A iniciativa, fruto da parceria entre a Secretaria do Desenvolvimento Econômico (SDE) e o Comitê Estadual de Negócios de Impacto (Ceni), tem como meta posicionar o Ceará como referência nacional no setor e fortalecer um ecossistema que alia geração de renda, inovação e responsabilidade socioambiental.
Durante a solenidade de lançamento, que reuniu representantes do poder público, setor privado, academia e sociedade civil, o secretário da SDE, Domingos Filho (PSD), destacou a importância de disseminar o conceito de negócios de impacto em todo o território cearense e de alinhar estratégias com os municípios.

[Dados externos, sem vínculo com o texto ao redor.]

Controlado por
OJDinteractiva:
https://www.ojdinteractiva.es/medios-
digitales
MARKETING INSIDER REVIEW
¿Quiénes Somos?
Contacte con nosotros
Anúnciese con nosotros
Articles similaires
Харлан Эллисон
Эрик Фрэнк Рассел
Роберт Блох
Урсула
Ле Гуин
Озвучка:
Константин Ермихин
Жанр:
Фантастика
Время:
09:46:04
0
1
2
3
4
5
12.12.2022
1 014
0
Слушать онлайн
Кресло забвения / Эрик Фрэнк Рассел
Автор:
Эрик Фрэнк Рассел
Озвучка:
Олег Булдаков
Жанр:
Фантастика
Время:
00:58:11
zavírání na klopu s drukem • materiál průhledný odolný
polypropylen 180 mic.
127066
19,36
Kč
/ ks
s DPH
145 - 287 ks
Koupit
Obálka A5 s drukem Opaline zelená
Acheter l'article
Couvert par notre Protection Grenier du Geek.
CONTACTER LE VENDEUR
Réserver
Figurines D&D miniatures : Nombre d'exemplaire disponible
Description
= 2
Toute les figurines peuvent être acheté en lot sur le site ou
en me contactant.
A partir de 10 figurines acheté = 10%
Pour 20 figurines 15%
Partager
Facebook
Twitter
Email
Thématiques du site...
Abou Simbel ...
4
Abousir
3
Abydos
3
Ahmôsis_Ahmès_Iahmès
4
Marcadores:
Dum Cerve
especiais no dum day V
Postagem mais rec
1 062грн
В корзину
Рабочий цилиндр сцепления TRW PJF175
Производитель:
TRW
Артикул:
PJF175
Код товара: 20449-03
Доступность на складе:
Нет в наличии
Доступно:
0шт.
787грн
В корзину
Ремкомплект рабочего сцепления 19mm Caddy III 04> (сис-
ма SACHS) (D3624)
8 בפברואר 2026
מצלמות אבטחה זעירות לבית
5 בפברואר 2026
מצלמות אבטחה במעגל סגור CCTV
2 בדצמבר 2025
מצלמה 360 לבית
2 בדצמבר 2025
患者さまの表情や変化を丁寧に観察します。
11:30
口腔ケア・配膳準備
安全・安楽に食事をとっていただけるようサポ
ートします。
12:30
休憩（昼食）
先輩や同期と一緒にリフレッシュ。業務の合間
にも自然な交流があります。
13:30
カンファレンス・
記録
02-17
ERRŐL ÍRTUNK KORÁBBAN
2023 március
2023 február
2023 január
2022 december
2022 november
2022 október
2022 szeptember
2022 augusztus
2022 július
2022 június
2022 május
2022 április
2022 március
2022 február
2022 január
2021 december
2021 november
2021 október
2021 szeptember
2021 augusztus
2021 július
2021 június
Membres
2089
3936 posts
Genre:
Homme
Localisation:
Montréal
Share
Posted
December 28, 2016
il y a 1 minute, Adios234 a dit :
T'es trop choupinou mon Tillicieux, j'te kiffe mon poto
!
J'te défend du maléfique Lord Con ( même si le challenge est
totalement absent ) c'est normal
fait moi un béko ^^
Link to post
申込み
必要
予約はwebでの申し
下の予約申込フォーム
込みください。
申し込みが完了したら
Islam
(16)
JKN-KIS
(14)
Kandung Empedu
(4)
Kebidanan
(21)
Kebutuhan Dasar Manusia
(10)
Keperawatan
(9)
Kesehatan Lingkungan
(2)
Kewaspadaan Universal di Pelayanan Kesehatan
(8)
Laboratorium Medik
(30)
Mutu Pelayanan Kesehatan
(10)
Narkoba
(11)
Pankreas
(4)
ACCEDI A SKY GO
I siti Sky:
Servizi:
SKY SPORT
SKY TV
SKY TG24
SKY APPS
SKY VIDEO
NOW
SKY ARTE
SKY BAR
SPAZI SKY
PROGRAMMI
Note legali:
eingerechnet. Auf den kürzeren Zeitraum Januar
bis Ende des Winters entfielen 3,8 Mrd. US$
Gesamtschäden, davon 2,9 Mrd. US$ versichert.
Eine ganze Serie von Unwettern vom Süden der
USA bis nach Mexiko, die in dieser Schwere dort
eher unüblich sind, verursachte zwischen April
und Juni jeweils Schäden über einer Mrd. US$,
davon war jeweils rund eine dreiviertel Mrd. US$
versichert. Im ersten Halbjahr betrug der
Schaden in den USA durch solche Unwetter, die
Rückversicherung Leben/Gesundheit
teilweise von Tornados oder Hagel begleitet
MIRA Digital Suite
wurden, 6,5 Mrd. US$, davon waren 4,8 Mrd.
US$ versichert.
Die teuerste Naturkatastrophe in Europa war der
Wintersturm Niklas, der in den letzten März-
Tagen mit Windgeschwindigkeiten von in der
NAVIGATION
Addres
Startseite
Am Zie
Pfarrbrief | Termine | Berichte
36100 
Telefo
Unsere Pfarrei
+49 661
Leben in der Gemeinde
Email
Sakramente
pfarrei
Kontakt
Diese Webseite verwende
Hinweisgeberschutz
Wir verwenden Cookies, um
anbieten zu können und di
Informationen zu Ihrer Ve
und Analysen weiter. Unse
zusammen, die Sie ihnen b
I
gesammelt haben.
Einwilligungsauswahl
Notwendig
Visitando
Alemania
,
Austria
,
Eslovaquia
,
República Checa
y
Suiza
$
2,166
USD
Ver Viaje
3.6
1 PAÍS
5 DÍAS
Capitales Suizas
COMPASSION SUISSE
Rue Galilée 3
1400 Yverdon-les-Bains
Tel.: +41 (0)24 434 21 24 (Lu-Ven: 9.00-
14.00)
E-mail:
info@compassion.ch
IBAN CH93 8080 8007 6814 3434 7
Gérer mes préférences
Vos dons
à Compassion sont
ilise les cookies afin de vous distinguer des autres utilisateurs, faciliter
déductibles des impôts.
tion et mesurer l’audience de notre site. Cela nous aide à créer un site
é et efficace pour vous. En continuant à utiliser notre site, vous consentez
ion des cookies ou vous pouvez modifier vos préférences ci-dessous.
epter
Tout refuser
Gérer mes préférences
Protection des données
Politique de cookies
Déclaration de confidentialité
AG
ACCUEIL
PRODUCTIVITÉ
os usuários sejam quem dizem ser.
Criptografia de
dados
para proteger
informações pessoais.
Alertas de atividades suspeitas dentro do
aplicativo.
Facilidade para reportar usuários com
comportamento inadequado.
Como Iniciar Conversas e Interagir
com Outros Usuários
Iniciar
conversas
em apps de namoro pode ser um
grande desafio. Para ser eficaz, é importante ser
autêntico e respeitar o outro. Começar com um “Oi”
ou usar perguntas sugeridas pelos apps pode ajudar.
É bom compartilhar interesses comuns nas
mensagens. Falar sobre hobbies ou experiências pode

“Essa iniciativa nasce da ousadia do governador Elmano de Freitas e do incentivo da diretora da Somos Um, Ticiana Rolim, com o objetivo de mitigar desigualdades sociais em harmonia com a natureza e a sustentabilidade”, ressaltou.
O plano estrutura-se em seis eixos estratégicos, que incluem o aumento do número de negócios de impacto, fortalecimento de organizações intermediárias, criação de um marco normativo favorável, articulação interfederativa, fomento a estudos e pesquisas e ampliação da oferta de capital.
Segundo o diretor de Fomento da Adece, Luís Eduardo Barros, a proposta busca promover negócios que, além de gerar renda, contribuam diretamente para a inclusão social e a preservação ambiental.
Ticiana Rolim, diretora da Associação Somos Um, reforçou a necessidade de mensurar o impacto socioambiental como diferencial competitivo.
“Produzir relatórios de impacto será essencial para fechar contratos e vencer licitações públicas. É fundamental que o investimento caminhe ao lado da preservação”, afirmou.
Ela também destacou a importância de alinhar filantropia e investimentos de impacto para impulsionar empreendedores sociais de diferentes portes.
O Ceará Edimpacto está alinhado à Estratégia Nacional da Economia de Impacto (Enimpacto 2021–2030) e prevê, em seu plano bianual, 24 ações voltadas à interiorização de políticas, fortalecimento de negócios emergentes e criação de um modelo colaborativo de governança.